I guess the “reality” here is that our world is governed by plutocrats.

babelfishabout 1 hour ago
Why would any media company care about what Objection says or agree to arbitration?
motbus3about 2 hours ago
How can a faulty unreliable system that is easily prone to manipulation can make part of justice system?
gowldabout 2 hours ago
Always has been.
cshoresabout 5 hours ago
It will pair well with his Palantir pre-crime division.
tgroverabout 6 hours ago
the journalist trust score could be useful to limit the spread of AI generated news. Overall, a human supervisor feels like a necessity considering the weight of the decisions taken
cdrnsfabout 5 hours ago
Thiel is the last person I’d trust with any efforts related to journalism.
contingenciesabout 2 hours ago
The reservations expressed here are fair and Peter hasn't exactly distinguished himself as a holistic empathy-espousing human.

However, extra-institutional process is already a fixture in corporate law, for example arbitration. I'm dealing with a small US state-level jurisdiction at the moment and they can't even get their own rules published online (link is 'legacy.blah...' and times out) which makes placing trust in prosecution for flagrant violations impossible. I would go for arbitration through an official body but their timelines are worse and damage limits don't cover process.

As a second example, it is also a fixture in housing market law in some jurisdictions. I rented out a house here in Australia and had bad tenants who destroyed things, stole things, grew weed and stole electricity from the grid, leaving me with various damages. After a protracted 'tribunal' (local jurisdiction non-court proceeding with reduced powers and damage scope), I got nothing despite a massive weight of undisputable evidence basically because they couldn't be bothered evaluating it and there was no effective oversight.

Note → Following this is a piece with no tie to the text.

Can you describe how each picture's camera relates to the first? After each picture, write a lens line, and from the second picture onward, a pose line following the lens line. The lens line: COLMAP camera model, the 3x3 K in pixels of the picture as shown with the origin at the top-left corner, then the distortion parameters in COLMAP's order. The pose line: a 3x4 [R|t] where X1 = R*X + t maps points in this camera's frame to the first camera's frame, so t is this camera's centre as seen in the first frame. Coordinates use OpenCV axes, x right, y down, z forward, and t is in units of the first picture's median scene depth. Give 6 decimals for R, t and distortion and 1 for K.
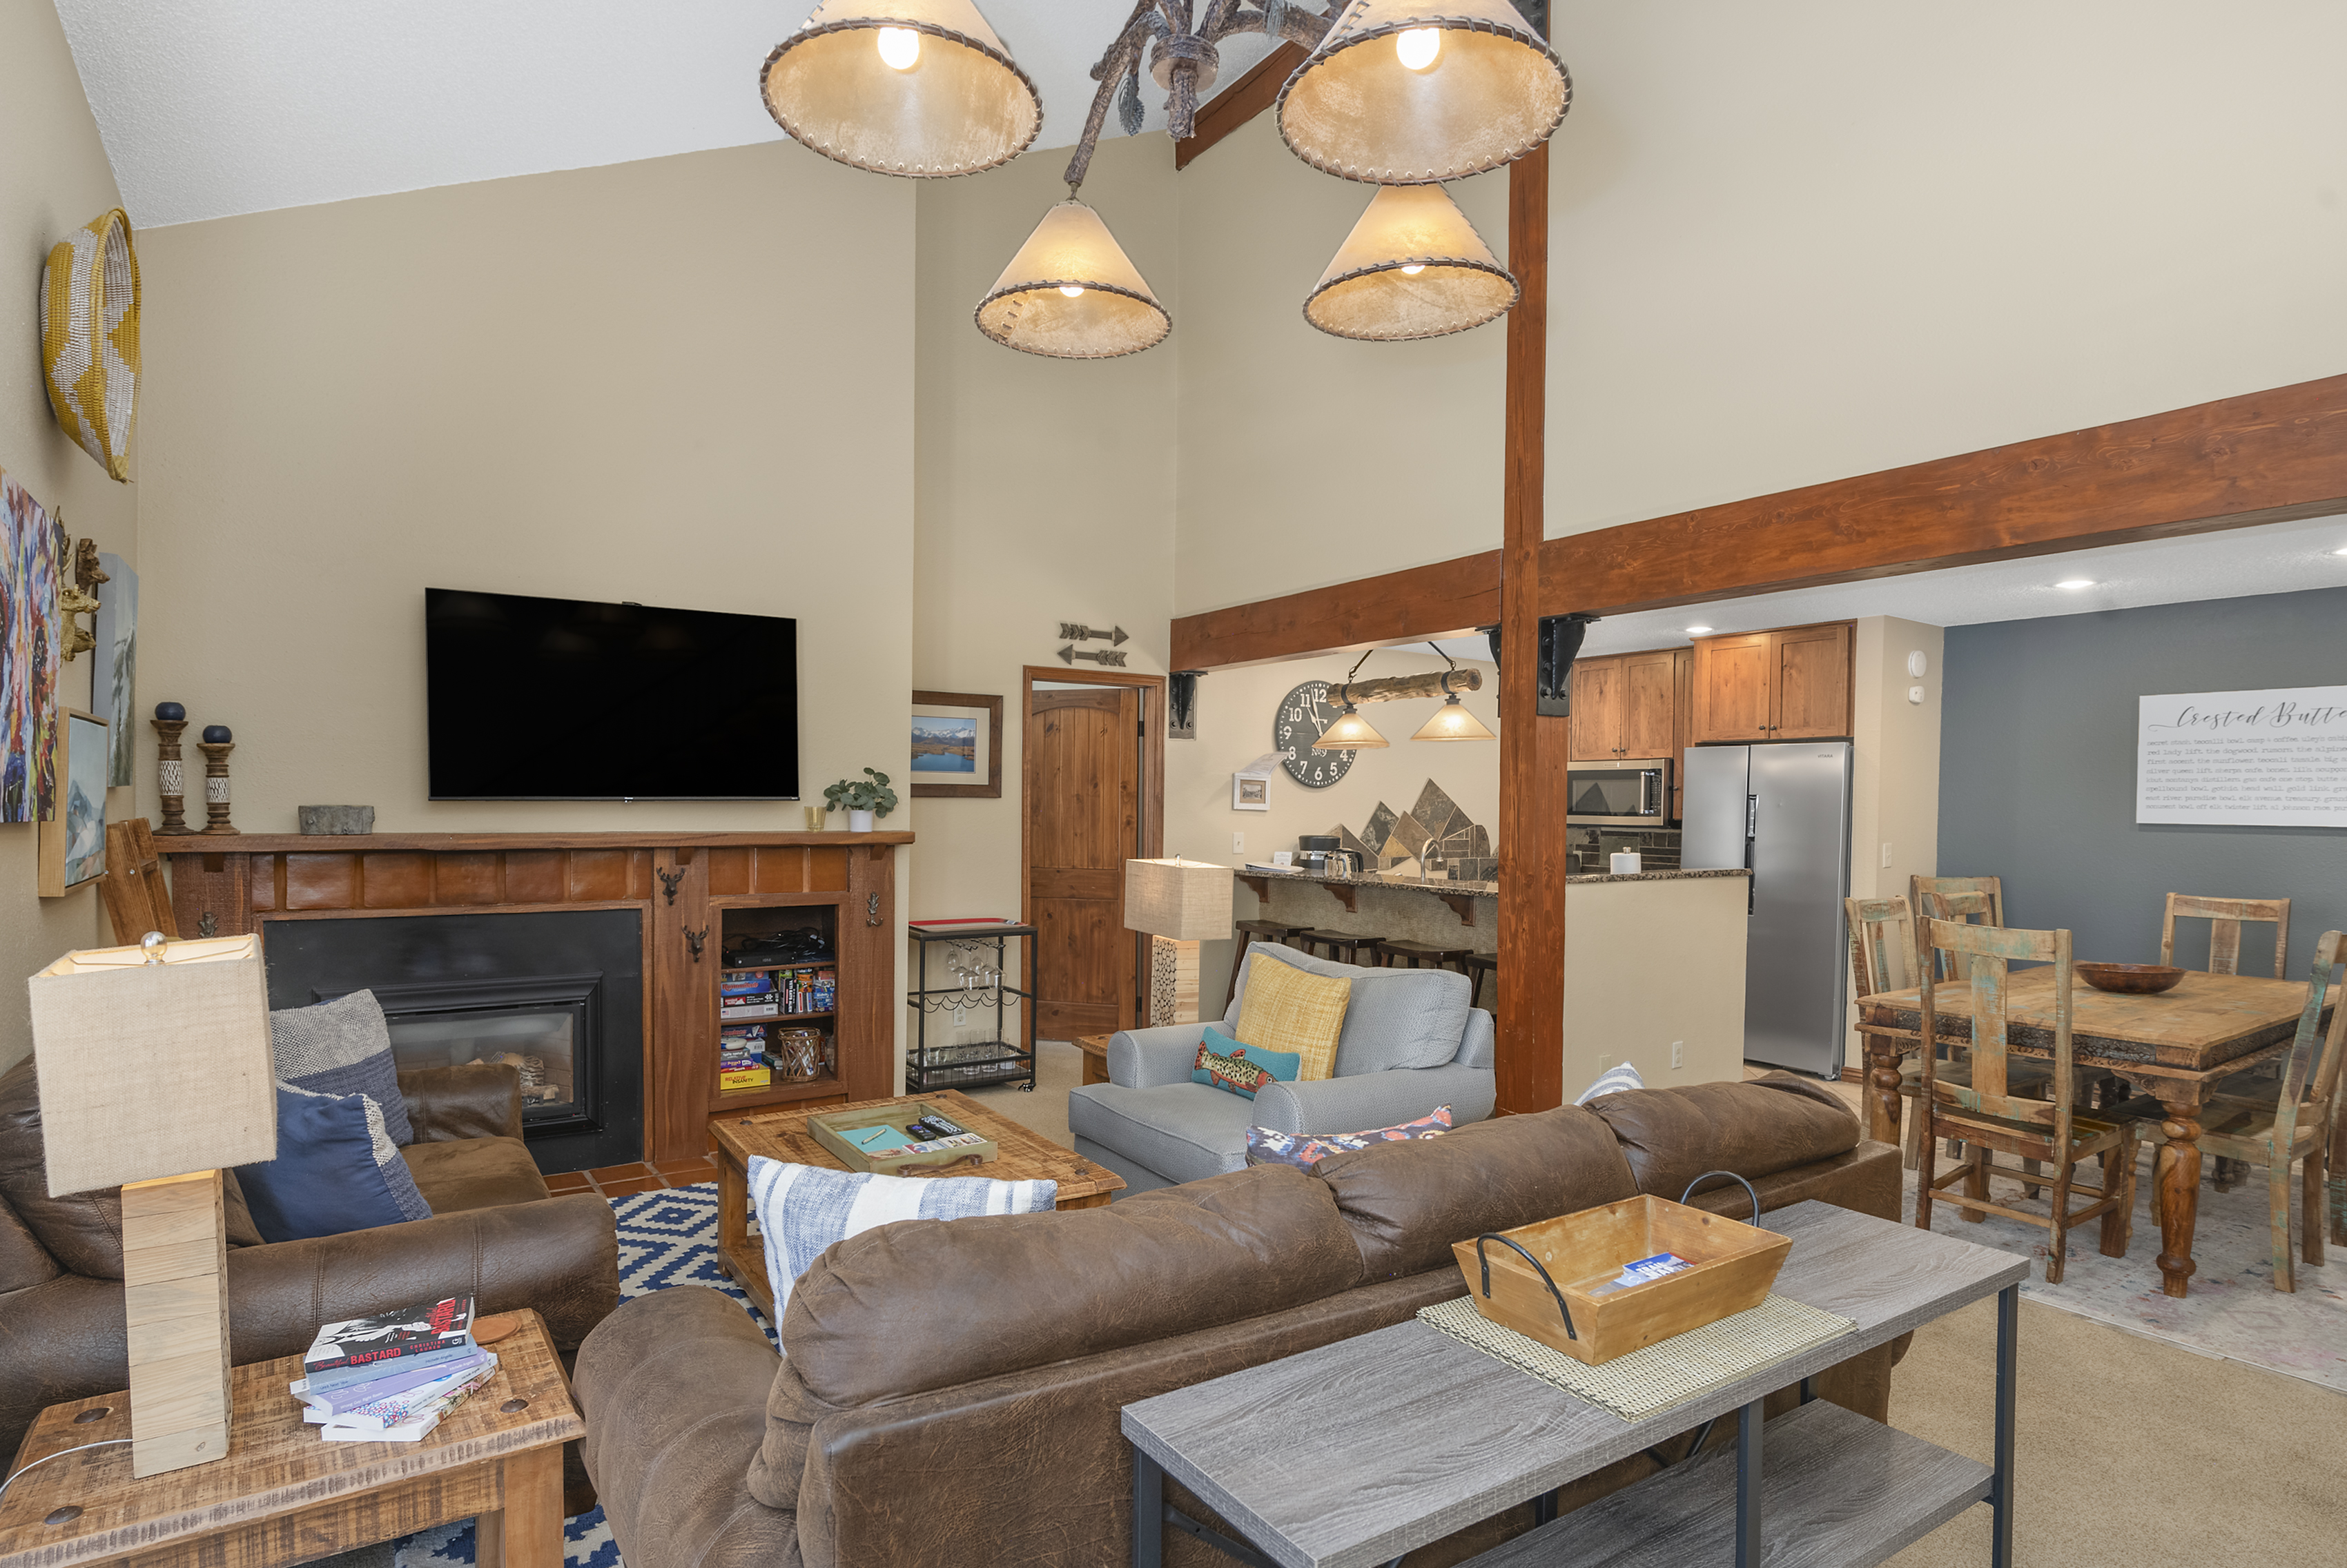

The honest truth is I've had better, more balanced and effective judgements from Chinese courts. This shocked me.

That is to say: there is clearly a place for faster and fairer resolutions, even if just for small claims. I can see strong support for the approach in these cases. We do need appeals to humans, and we do need a limit. But it would prospectively be useful in these cases, especially if the system is designed to avoid corruption and to run isolated from the internet. You could even have a plurality of non-profits producing best-effort judges and voting. Disparate versions could be regression tested with anomalous decisions flagged for human review. That way it would be very hard to game because targeted attacks could be readily identified.

It's hard to think of a future in which humans are the most efficient means of governance. Carefully designed AI can free us of corruption, sloth, and procedural bullshit. As long as we have good oversight and transparency, from my experience as a business person across a range of jurisdictions and matters, it's hard to consider it worse than current solutions. So-called democratic representation is bullshit, and politicians know it: "Mamdani for prez!" He'll be sold out before entry - same as the others, just with a cleaner nose and cuter back-story.

If anyone wants to build an alternative to Judge Thiel, I'm in.

idiotsecantabout 1 hour ago
You're kidding yourself if you think governance by AI is somehow not magically governance by the worst kind of humans. If anything the humans can say I donno,the AI did it! When they cause the system to generate the outcome they wanted.

Tech isn't magic, you still have the same messy people problems.

contingenciesabout 1 hour ago
Having suffered repeatedly at differing implementations of people-based systems across a range of jurisdictions, I remain an optimist for a tech solution. If the system is correctly designed, it can finally reduce the people problems.

Yes, it would be easy to screw up. Yes, it's not going to fix everything because surrounding process will no doubt be human-influenced. However: no, that doesn't mean it's impossible to get value from. Especially given the shitty state of present-era systems.